## Task description
Looking at the entries, say how many lines contain the string "efter". Offer nothing besides the number.

## Dataset records
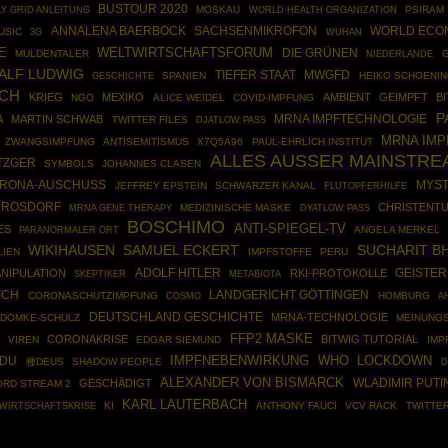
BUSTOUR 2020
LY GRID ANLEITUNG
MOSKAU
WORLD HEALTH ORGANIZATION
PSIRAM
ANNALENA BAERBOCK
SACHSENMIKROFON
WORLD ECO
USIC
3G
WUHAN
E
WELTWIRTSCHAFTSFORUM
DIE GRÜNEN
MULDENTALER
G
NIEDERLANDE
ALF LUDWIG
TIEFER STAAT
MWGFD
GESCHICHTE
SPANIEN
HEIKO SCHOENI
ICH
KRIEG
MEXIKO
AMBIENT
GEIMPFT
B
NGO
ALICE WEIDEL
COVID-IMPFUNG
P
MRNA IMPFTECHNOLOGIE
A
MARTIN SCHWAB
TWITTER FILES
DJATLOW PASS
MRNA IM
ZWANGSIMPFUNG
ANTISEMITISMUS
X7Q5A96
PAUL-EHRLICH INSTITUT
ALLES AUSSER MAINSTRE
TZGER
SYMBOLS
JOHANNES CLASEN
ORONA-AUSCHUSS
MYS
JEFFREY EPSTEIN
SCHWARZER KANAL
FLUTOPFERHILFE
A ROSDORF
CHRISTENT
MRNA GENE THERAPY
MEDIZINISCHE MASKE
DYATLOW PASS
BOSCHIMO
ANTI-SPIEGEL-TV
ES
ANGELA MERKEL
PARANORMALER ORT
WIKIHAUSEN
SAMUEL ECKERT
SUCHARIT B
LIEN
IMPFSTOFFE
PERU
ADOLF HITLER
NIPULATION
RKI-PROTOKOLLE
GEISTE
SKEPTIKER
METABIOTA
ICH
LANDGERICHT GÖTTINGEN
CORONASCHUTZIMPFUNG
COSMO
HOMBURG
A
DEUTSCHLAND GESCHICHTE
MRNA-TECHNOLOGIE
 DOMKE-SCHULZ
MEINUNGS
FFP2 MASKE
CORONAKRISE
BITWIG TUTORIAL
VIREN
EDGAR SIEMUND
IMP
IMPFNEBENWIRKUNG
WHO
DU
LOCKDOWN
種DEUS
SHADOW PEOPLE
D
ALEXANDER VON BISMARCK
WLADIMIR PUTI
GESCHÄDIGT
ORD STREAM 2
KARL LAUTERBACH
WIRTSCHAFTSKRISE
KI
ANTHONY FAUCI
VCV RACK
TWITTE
---
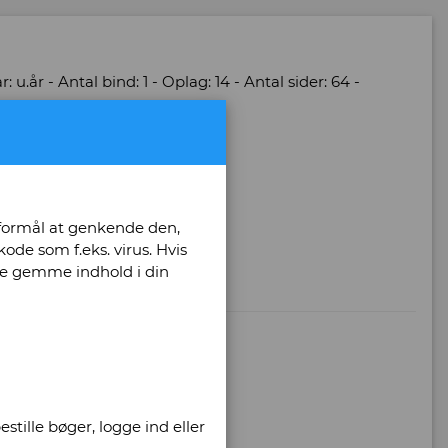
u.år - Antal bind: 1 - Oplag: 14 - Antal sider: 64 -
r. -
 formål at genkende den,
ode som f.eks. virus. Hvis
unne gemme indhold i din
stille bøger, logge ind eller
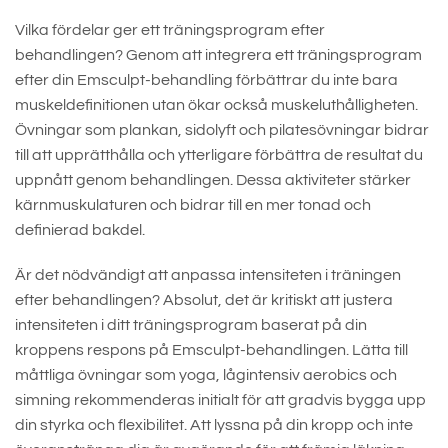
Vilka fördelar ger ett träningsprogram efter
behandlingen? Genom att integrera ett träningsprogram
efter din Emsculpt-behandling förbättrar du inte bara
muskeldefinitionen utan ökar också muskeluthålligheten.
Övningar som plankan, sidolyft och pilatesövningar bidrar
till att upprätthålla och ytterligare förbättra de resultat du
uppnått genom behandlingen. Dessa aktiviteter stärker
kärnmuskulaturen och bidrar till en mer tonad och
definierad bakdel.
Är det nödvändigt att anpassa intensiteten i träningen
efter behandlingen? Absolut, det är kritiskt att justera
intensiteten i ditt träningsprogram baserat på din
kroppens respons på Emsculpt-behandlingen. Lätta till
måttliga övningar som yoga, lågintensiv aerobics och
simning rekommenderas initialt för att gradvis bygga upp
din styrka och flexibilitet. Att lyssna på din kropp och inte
...
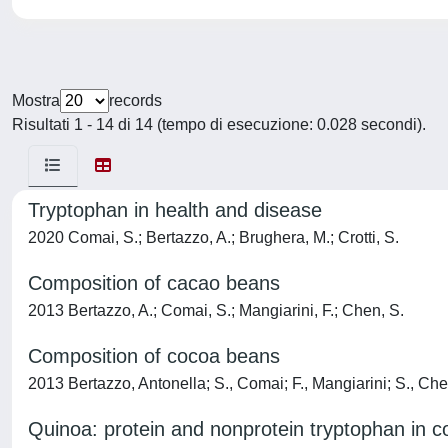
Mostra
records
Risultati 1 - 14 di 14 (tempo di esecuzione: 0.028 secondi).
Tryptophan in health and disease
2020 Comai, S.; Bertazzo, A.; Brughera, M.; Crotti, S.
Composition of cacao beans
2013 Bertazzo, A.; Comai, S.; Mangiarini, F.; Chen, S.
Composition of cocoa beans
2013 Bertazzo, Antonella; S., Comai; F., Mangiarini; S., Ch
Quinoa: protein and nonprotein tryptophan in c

## Final answer
3